The research is abundantly clear that children of high conflict divorces and high conflict post-divorce co-parenting suffer tremendously, not only during the remainder of their childhood, but carrying on into their adulthood. The conflict results in greatly affected relationships with one or both parents, chronic stress, anxiety and aggression problems, antisocial behaviors, lower grades in school, and depression. While children are resilient, and children of low-conflict divorces typically exhibit few, if any, lasting impacts from their parents divorce, the children of high-conflict divorces repeatedly suffer long term and sometimes permanent impacts from their parents' constant conflict.

One of the hallmarks of high conflict post-divorce relationships is the scorecard. Typically both parents keep a scorecard of their own, generally a result of one parent sharing with the other through some heated text message exchange that they can recite every instance that they "gave" an extra hour of visitation, or made some other accommodation.

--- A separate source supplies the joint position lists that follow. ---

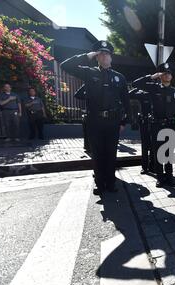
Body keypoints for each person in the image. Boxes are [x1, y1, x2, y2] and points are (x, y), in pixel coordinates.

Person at [60, 40, 130, 196]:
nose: (105, 57)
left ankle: (110, 183)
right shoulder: (89, 72)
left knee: (111, 153)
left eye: (107, 54)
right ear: (97, 57)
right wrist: (87, 56)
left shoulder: (119, 77)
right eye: (101, 54)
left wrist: (125, 121)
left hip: (113, 121)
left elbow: (126, 101)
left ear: (111, 58)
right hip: (95, 121)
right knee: (97, 154)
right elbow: (64, 65)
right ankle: (100, 184)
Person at [133, 63, 175, 187]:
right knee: (158, 152)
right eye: (164, 73)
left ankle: (169, 176)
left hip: (170, 125)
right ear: (160, 75)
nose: (167, 75)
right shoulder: (154, 88)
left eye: (169, 73)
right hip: (156, 125)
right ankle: (160, 177)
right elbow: (135, 84)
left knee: (169, 153)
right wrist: (152, 76)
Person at [129, 87, 154, 175]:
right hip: (145, 122)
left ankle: (152, 166)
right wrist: (138, 87)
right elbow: (129, 94)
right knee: (145, 146)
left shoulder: (157, 91)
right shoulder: (143, 94)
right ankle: (144, 167)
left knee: (154, 146)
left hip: (155, 123)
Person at [74, 85, 91, 153]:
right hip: (91, 114)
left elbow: (77, 95)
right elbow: (77, 95)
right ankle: (88, 147)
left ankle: (89, 147)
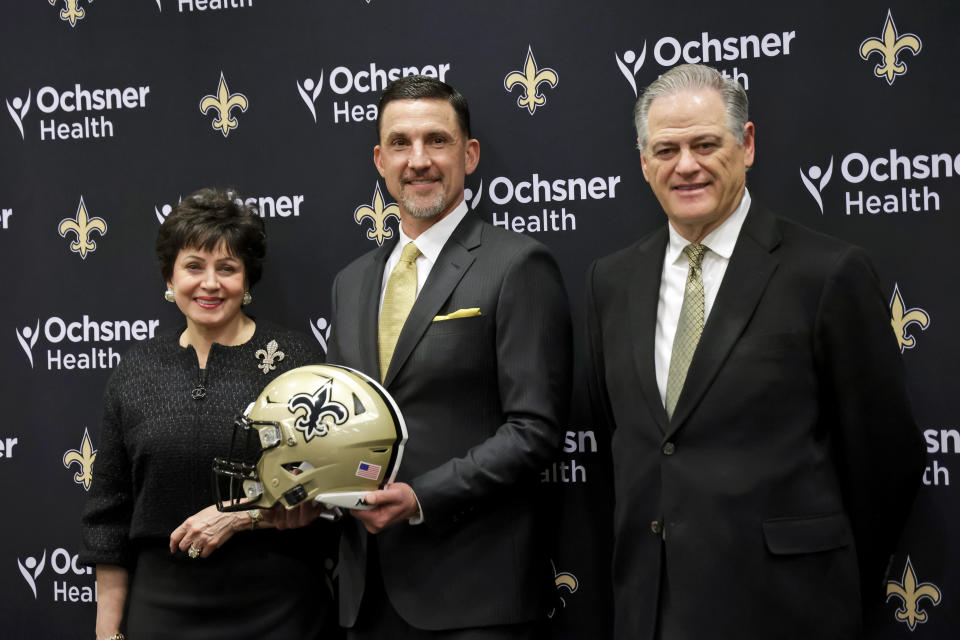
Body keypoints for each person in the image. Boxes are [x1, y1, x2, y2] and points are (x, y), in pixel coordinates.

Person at [583, 64, 925, 639]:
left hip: (790, 610)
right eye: (665, 149)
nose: (685, 165)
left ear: (747, 145)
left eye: (705, 144)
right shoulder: (608, 282)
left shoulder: (827, 273)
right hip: (651, 610)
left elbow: (884, 456)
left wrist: (828, 576)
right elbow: (614, 439)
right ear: (643, 162)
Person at [325, 75, 572, 638]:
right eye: (400, 143)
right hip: (367, 596)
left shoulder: (518, 265)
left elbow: (534, 430)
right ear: (379, 159)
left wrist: (420, 498)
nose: (419, 160)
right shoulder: (352, 281)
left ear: (470, 154)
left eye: (436, 140)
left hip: (475, 596)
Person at [80, 188, 337, 640]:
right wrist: (106, 633)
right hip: (162, 607)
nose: (210, 284)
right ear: (169, 277)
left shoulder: (295, 359)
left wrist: (242, 515)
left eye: (228, 268)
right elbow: (109, 517)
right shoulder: (136, 372)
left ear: (248, 281)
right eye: (194, 266)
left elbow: (323, 486)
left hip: (279, 604)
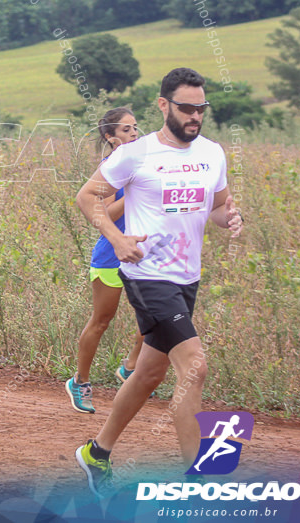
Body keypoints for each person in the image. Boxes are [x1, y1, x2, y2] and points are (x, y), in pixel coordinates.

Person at [73, 68, 243, 497]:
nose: (194, 116)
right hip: (147, 275)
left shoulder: (213, 153)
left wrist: (231, 218)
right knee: (195, 366)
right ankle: (200, 482)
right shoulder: (137, 153)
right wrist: (117, 237)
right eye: (186, 108)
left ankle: (96, 452)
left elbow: (219, 207)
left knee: (149, 372)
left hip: (188, 277)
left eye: (200, 108)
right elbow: (86, 197)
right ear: (164, 105)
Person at [66, 107, 146, 414]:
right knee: (101, 321)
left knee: (152, 319)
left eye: (136, 127)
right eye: (126, 130)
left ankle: (129, 368)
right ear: (110, 137)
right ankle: (80, 381)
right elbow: (108, 214)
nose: (134, 133)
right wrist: (131, 193)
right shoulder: (111, 168)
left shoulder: (144, 164)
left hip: (140, 254)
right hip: (111, 254)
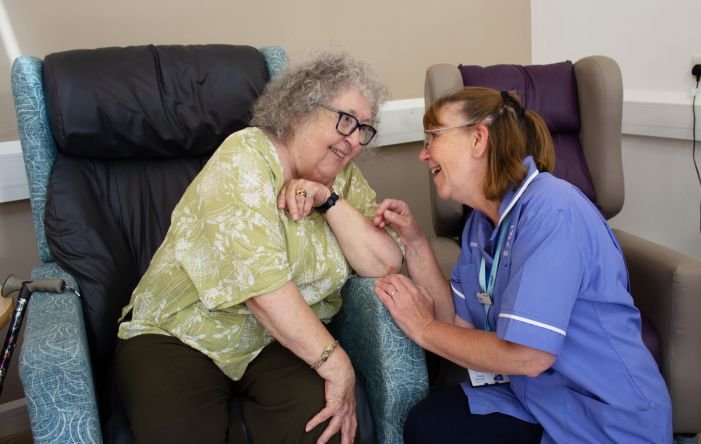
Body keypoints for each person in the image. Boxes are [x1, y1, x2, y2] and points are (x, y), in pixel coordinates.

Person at [114, 52, 403, 444]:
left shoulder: (342, 177)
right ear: (302, 107)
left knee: (327, 432)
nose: (354, 139)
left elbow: (385, 262)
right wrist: (338, 365)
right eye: (347, 120)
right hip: (180, 334)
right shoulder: (243, 157)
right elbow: (262, 291)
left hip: (274, 344)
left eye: (364, 129)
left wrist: (328, 200)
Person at [372, 87, 672, 443]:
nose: (423, 154)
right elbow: (456, 324)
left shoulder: (553, 212)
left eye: (433, 137)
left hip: (603, 416)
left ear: (478, 139)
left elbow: (529, 356)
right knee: (427, 425)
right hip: (537, 398)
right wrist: (415, 242)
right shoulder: (480, 226)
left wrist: (421, 328)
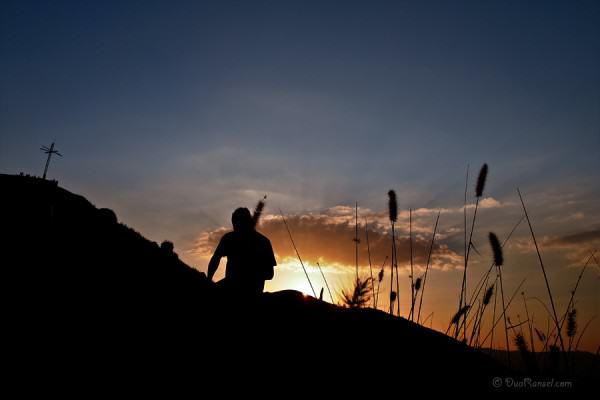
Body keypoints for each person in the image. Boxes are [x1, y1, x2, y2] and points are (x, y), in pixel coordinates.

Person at [207, 207, 276, 296]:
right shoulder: (228, 238)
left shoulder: (263, 242)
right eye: (234, 225)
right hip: (230, 287)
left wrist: (246, 275)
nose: (236, 228)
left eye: (239, 224)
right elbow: (215, 259)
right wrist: (208, 280)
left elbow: (270, 274)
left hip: (253, 292)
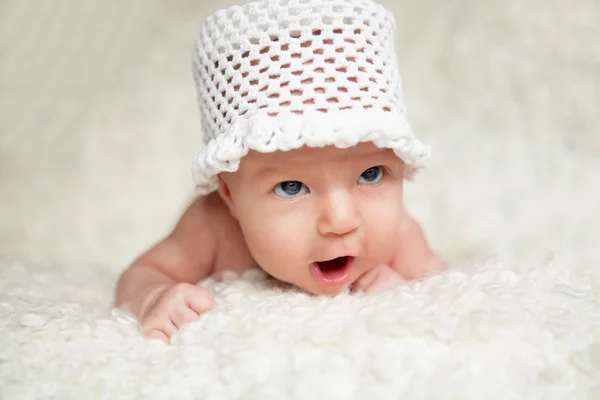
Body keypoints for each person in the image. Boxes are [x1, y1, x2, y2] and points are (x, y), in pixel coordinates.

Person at [115, 0, 447, 342]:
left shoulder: (399, 236)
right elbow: (144, 273)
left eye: (371, 174)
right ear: (229, 194)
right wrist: (154, 297)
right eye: (291, 186)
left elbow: (447, 296)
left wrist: (405, 294)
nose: (341, 220)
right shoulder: (212, 226)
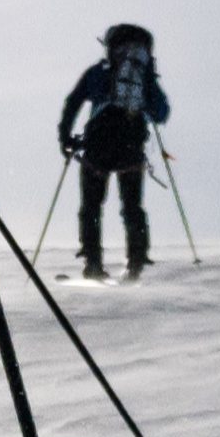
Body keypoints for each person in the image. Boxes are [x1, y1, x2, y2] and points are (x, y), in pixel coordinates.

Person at [57, 23, 169, 280]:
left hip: (98, 147)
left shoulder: (98, 72)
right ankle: (136, 263)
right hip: (131, 148)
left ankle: (93, 264)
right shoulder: (143, 76)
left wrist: (65, 137)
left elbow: (72, 102)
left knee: (91, 207)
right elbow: (161, 113)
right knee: (132, 207)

Pretty soon, both parents are insisting the other strictly abide by the Parenting Plan entered by the Court, all the while continuing to ask for accommodations when they're needed on their end.

At the end of your divorce, whether that's by mediation or by trial, you will have a Parenting Plan. That Parenting Plan, if carefully done, will literally set out which parent has the children on any given day. You can literally take it and create a calendar for the year that shows who has the children and when. And that Parenting Plan can be the end all be all - if it's not your time per the Parenting Plan, you don't have the children. But the most effective co-parenting situations are those where the Parenting Plan gets put in a desk drawer and, instead of tracking extra time afforded to the other parent, both parents realize that the more flexible they are with each other when it comes to time with the children, the better childhoods (and adulthoods) their children experience.

As a parent, what's more important, the score with your ex or your child's successful adjustment to post-divorce life?